Your task: Go through the data below and copy each line that includes "depth".

Records supplied:
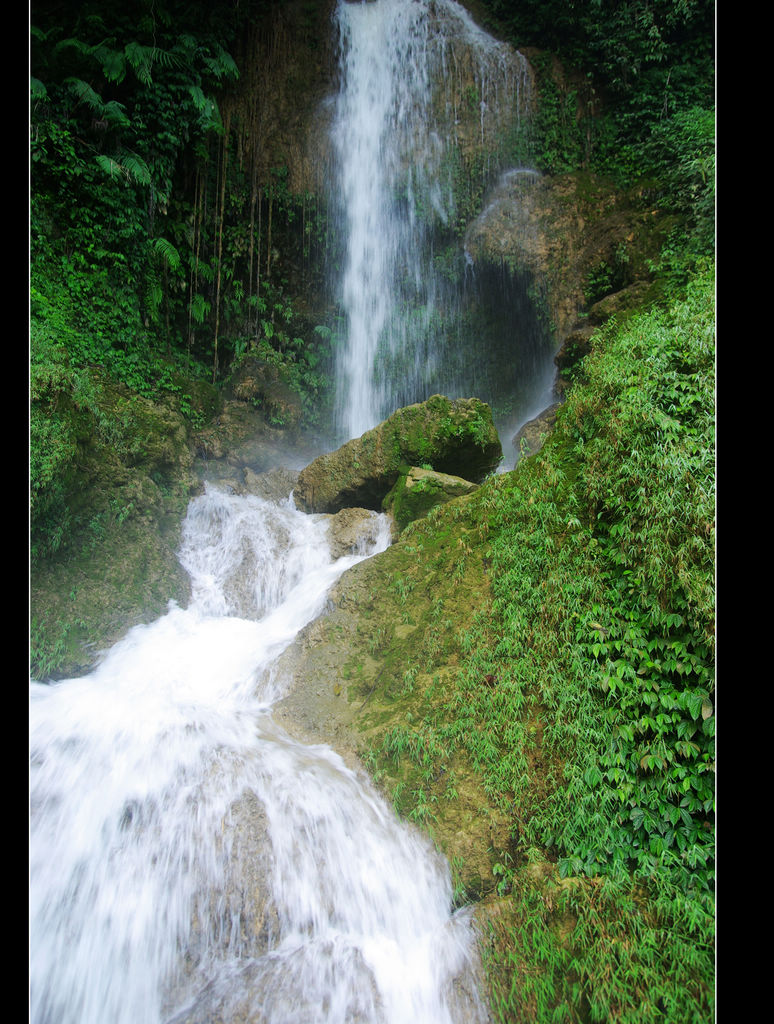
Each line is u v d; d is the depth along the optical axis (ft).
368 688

--

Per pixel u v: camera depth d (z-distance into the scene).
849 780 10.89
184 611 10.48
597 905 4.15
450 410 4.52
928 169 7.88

...

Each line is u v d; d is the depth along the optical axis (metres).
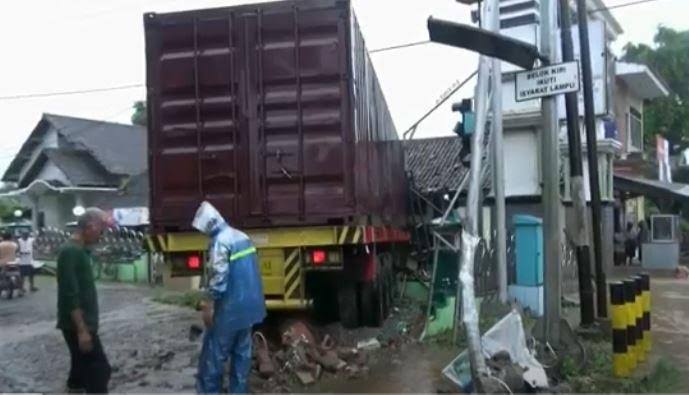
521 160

Result of the task:
Each line is u v d; d is the depth along the optical axis (ft).
Per pixel u v: camera depth d (z-distance into the scene).
Each line is u v d; d is the depth along the optical axis (metres).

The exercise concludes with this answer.